Hulton, chillingly describing his ‘Empire Society’: It’s a growing organisation. If we’re caught, we can weather the assault charges. And every time we do, one right-thinking citizen says, ‘I see their point’. One citizen comes over to our side.”

Tommy, observing the effects of Doyle’s savage beating: “Wow, you’re going to have an eye blacker than my arse!”

Doyle, full of righteous fury, as Dinny uses the Nuremberg defence to say he was only following orders: “You do what’s in your nature. Kill the Jews, run the Blacks out of town, kick the weak. Well, you kicked the wrong one when you kicked me.”

Tommy: “This Mr Cowley, is he white or black?”
Doyle, thinking for a moment: “I forgot to ask.”
Casual Sexism

The “road to Damascus” moment that ‘cures’ Bodie of his racism is his treatment by a very beautiful young Black nurse. So it’s hardly surprising that, by the end of the ep, he’s off on a date with her. What’s rather more surprising is that she would choose to go on a date with a man who’s spent most of the episode screaming racial slurs from his hospital bed, but maybe she likes a bit of rough.

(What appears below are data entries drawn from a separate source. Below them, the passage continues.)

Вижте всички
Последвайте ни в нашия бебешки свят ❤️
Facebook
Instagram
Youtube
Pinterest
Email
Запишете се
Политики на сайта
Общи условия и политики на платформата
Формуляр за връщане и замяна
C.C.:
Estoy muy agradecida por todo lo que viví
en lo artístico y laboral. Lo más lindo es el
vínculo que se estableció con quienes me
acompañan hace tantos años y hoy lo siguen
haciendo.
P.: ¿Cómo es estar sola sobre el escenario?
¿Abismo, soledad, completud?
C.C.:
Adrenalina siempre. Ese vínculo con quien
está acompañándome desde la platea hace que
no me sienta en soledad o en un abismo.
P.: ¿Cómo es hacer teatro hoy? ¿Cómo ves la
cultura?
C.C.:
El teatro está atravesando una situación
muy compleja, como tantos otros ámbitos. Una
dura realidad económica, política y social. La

Racism is still, unfortunately, a very sensitive topic even today (sadly, we haven’t made as much progress as we should have), so Klansmen comes across as a Very Special Episode with something to say. Unfortunately, it doesn’t quite succeed in being the big anti-racism statement Brian Clemens obviously wanted it to be, due, I suspect, to numerous script revisions diluting its message.
Yes, the appropriation of the American KKK imagery by the Empire Society is genuinely chilling; but then it’s somewhat undermined by Hulton’s insistence that they don’t do violence, which is definitely not true of the real Klan. To be fair, he does briefly remark that they don’t kill people “at this stage”, which implies they later will when they’re more established, but that brief qualifier is rather lost in the mix.
It’s further undermined by the revelation that the real baddies aren’t the racist political group, but some shady real estate dealers using them as a front for their land-grabbing plans. And that the real estate dealers are led by a Black man themselves, using Black henchmen under those white hoods to carry out his evil plan.

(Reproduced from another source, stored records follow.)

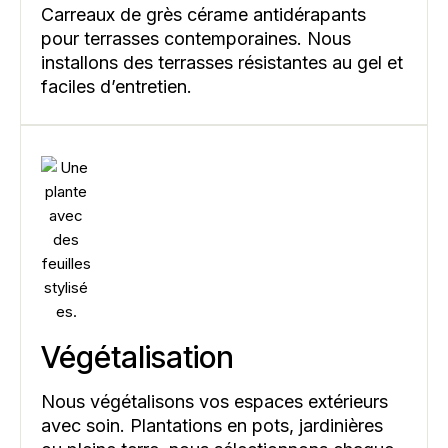
Carreaux de grès cérame antidérapants
pour terrasses contemporaines. Nous
installons des terrasses résistantes au gel et
faciles d’entretien.
Végétalisation
Nous végétalisons vos espaces extérieurs
avec soin. Plantations en pots, jardinières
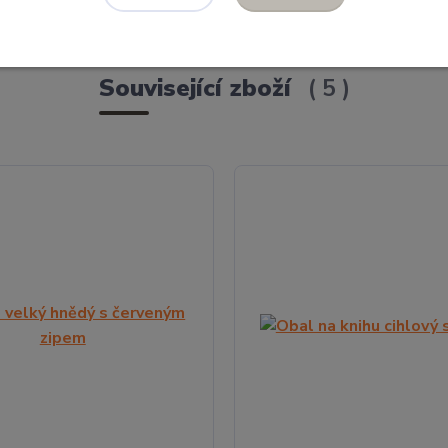
Související zboží
5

There’s also something of the cliched ‘white saviour’ narrative in that it’s Doyle and Cowley who swoop in and solve the Black community’s problems; but fair’s fair, it is their show. Worse though is Bodie’s cartoon racism, which is so conveniently ‘cured’ by the end of the ep, suggesting a naively simple solution to a very complex problem.
None of this is really bad enough to suggest that the episode should have been pulled from broadcast, but with the National Front gaining in popularity, it seems ITV considered this one just a little too close to the bone. It’s interesting to note that, even in the 2000s, it was kept from broadcast on their own ITV4 online channel, though that may have been more due to the blatantly racist language being far less acceptable (even from bad guys) than it used to be.

Still, with Nigel Farage’s less openly but still clearly racist Reform UK currently leading the polls in the UK, it’s worth remembering Bertolt Brecht’s chilling words in Arturo Ui, relating to the death of Hitler: “Do not rejoice in his defeat, you men. For though the world stood up and stopped the bastard, the bitch that bore him is in heat again.”